DEPRECATED: Adding, changing, and debugging user event data

This document outlines the process for adding or changing the raw user event data collected from Sourcegraph instances. This is limited to certain managed instances (cloud) where the customer has signed a corresponding data collection agreement.

User event data philosophy

Raw user event data is collected from logs in the event_logs table in the instance primary database and sent to Sourcegraph centralized analytics. These events are a product of events performed by users or the system and represent our customers’ most sensitive data. We must preserve and build trust through only careful additions and changes to events added to the egress pipeline.

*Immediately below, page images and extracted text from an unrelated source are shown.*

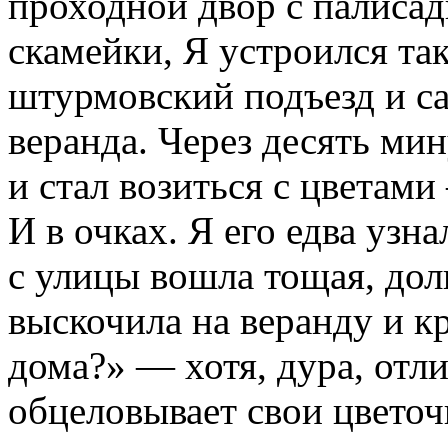
проходной двор с палисад
скамейки, Я устроился та
штурмовский подъезд и са
веранда. Через десять ми
и стал возиться с цветами
И в очках. Я его едва узн
с улицы вошла тощая, долг
выскочила на веранду и к
дома?» — хотя, дура, отли
обцеловывает свои цветоч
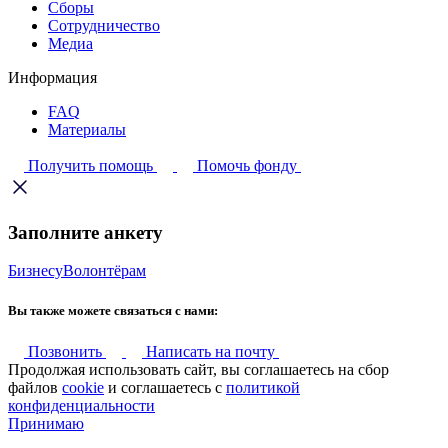
Сборы
Сотрудничество
Медиа
Информация
FAQ
Материалы
Получить помощь
Помочь фонду
Заполните анкету
Бизнесу
Волонтёрам
Вы также можете связаться с нами:
Позвонить
Написать на почту
Продолжая использовать сайт, вы соглашаетесь на сбор
файлов
cookie
и соглашаетесь с
политикой
конфиденциальности
Принимаю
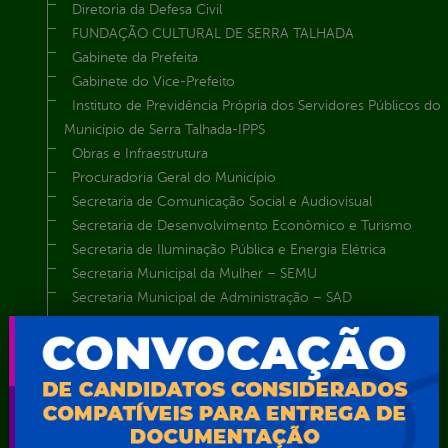
Diretoria da Defesa Civil
FUNDAÇÃO CULTURAL DE SERRA TALHADA
Gabinete da Prefeita
Gabinete do Vice-Prefeito
Instituto de Previdência Própria dos Servidores Públicos do
Município de Serra Talhada-IPPS
Obras e Infraestrutura
Procuradoria Geral do Município
Secretaria de Comunicação Social e Audiovisual
Secretaria de Desenvolvimento Econômico e Turismo
Secretaria de Iluminação Pública e Energia Elétrica
Secretaria Municipal da Mulher – SEMU
Secretaria Municipal de Administração – SAD
Secretaria Municipal de Agricultura e Recursos Hídricos –
SEMARH / Secretaria de Agricultura Familiar – SEMAF
Secretaria Municipal de Educação – SEST
Secretaria Municipal de Esporte e Lazer – SEMEL
Secretaria Municipal de Finanças – SECFIN
Secretaria Municipal de Governo – SEGOV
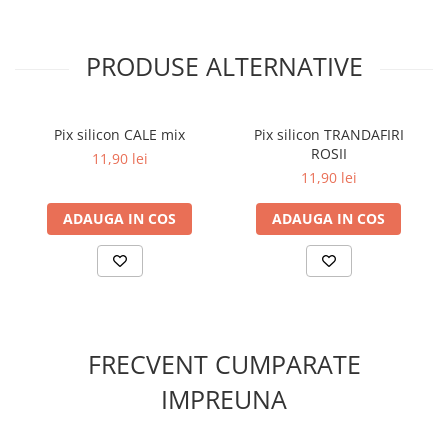
PRODUSE ALTERNATIVE
Pix silicon CALE mix
Pix silicon TRANDAFIRI
ROSII
11,90 lei
11,90 lei
ADAUGA IN COS
ADAUGA IN COS
FRECVENT CUMPARATE
IMPREUNA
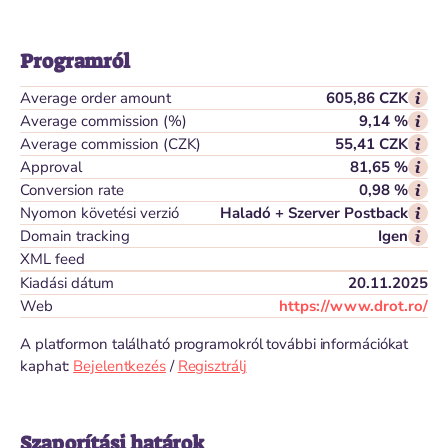
Programról
Average order amount
605,86 CZK
Average commission (%)
9,14 %
Average commission (CZK)
55,41 CZK
Approval
81,65 %
Conversion rate
0,98 %
Nyomon követési verzió
Haladó + Szerver Postback
Domain tracking
Igen
XML feed
Kiadási dátum
20.11.2025
Web
https://www.drot.ro/
A platformon található programokról további információkat
kaphat:
Bejelentkezés
/
Regisztrálj
Szaporítási határok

All user event data must be:

  1. Anonymous (with only one exception, the email address of the initial site installer)
  2. Non-specific (e.g., no repo names, no usernames, no file names, no specific search queries, etc.)

Adding events to the raw user event data pipeline

Ensure that any events added to the data pipeline are consistent with the user level data FAQ.

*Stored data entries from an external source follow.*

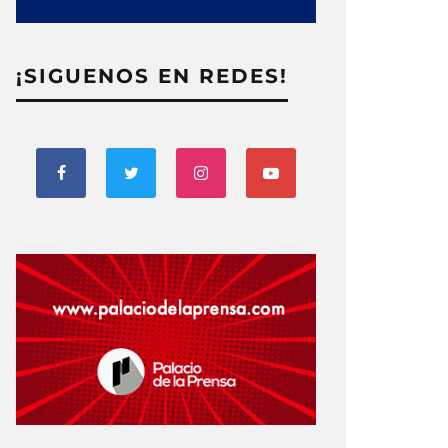
¡SIGUENOS EN REDES!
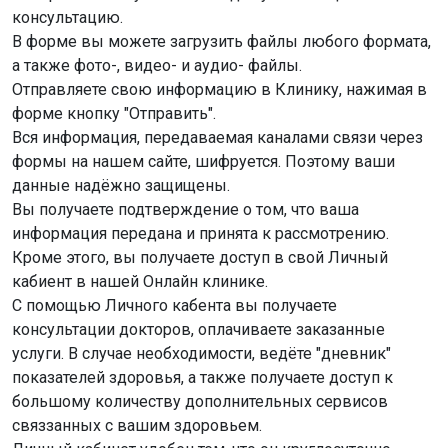
консультацию.
В форме вы можете загрузить файлы любого формата,
а также фото-, видео- и аудио- файлы.
Отправляете свою информацию в Клинику, нажимая в
форме кнопку "Отправить".
Вся информация, передаваемая каналами связи через
формы на нашем сайте, шифруется. Поэтому ваши
данные надёжно защищены.
Вы получаете подтверждение о том, что ваша
информация передана и принята к рассмотрению.
Кроме этого, вы получаете доступ в свой Личный
кабиент в нашей Онлайн клинике.
С помощью Личного кабента вы получаете
консультации докторов, оплачиваете заказанные
услуги. В случае необходимости, ведёте "дневник"
показателей здоровья, а также получаете доступ к
большому количеству дополнительных сервисов
связзанных с вашим здоровьем.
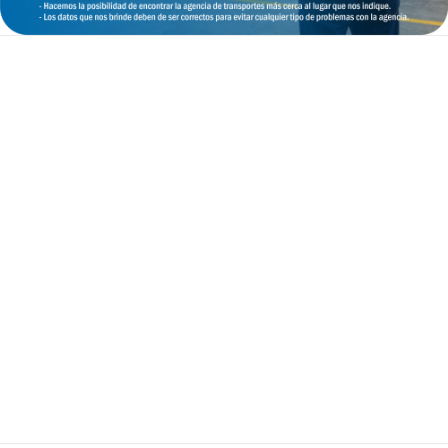
Politicas
Políticas de Privacidad
Compras y Devoluciones
Garantía del Producto
Términos y Condiciones
Ventas Corporativas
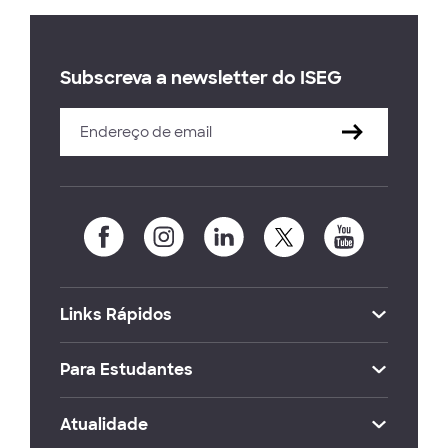
Subscreva a newsletter do ISEG
Links Rápidos
Para Estudantes
Atualidade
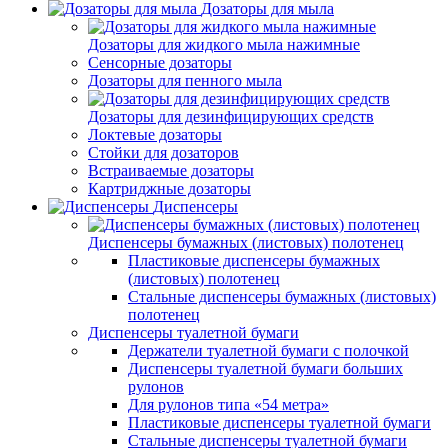
Дозаторы для мыла
Дозаторы для жидкого мыла нажимные
Сенсорные дозаторы
Дозаторы для пенного мыла
Дозаторы для дезинфицирующих средств
Локтевые дозаторы
Стойки для дозаторов
Встраиваемые дозаторы
Картриджные дозаторы
Диспенсеры
Диспенсеры бумажных (листовых) полотенец
Пластиковые диспенсеры бумажных
(листовых) полотенец
Стальные диспенсеры бумажных (листовых)
полотенец
Диспенсеры туалетной бумаги
Держатели туалетной бумаги с полочкой
Диспенсеры туалетной бумаги больших
рулонов
Для рулонов типа «54 метра»
Пластиковые диспенсеры туалетной бумаги
Стальные диспенсеры туалетной бумаги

Changing the BigQuery view

Edit the query from the cloud console to add additional data that is passed through the event batches. Any data that does not exist will persist as null rather than fail–this will ensure backward compatibility.

WITH data as (
SELECT JSON_EXTRACT_ARRAY(data, '$') as json
FROM `telligentsourcegraph.dotcom_events.events_usage_raw`
)
select
--flattened_data,
JSON_EXTRACT_SCALAR(flattened_data, '$.name') as name,
JSON_EXTRACT_SCALAR(flattened_data, '$.url') as url,
JSON_EXTRACT_SCALAR(flattened_data, '$.user_id') as user_id,
JSON_EXTRACT_SCALAR(flattened_data, '$.anonymous_user_id') as anonymous_user_id,
JSON_EXTRACT_SCALAR(flattened_data, '$.source') as source,
JSON_EXTRACT_SCALAR(flattened_data, '$.argument') as argument,
JSON_EXTRACT_SCALAR(flattened_data, '$.version') as version,
JSON_EXTRACT_SCALAR(flattened_data, '$.timestamp') as timestamp,
JSON_EXTRACT_SCALAR(flattened_data, '$.firstSourceURL') as firstSourceURL,
JSON_EXTRACT_SCALAR(flattened_data, '$.first_source_url') as first_source_url,
JSON_EXTRACT_SCALAR(flattened_data, '$.feature_flags') as feature_flags,
JSON_EXTRACT_SCALAR(flattened_data, '$.cohort_id') as cohort_id,
JSON_EXTRACT_SCALAR(flattened_data, '$.referrer') as referrer,
JSON_EXTRACT_SCALAR(flattened_data, '$.public_argument') as public_argument,
JSON_EXTRACT_SCALAR(flattened_data, '$.device_id') as device_id,
JSON_EXTRACT_SCALAR(flattened_data, '$.insert_id') as insert_id,
JSON_EXTRACT_SCALAR(flattened_data, '$.last_source_url') as last_source_url,
JSON_EXTRACT_SCALAR(flattened_data, '$.site_id') as site_id,
JSON_EXTRACT_SCALAR(flattened_data, '$.license_key') as license_key,
JSON_EXTRACT_SCALAR(flattened_data, '$.initial_admin_email') as initial_admin_email,
JSON_EXTRACT_SCALAR(flattened_data, '$.deploy_type') as deploy_type,
from data
cross join unnest(data.json) as flattened_data
)

Debugging

Working backward from where the data is coming from, we should receive alerts for anomalies along each step of the process here.

  1. At the view, the details expose the raw SQL of flattening out the payload batches then extracting the desired field from the JSON structure.
  2. In the raw table, the subscription unloads any new data into this table as an array of JSON objects. The payloads are capped at source to 10MB.
  3. In the subscription, there are metrics available in the cloud console. There is not currently any automated snapshot generation.
  4. In the pub/sub topic, there are also metrics available in the cloud console. There is not currently any automated snapshot generation. There is currently a 7 day retention duration for messages in the queue.
  5. In the instance, this would point to an issue with the instance sending data at all. Check if there is also an interruption in ping or other telemetry data.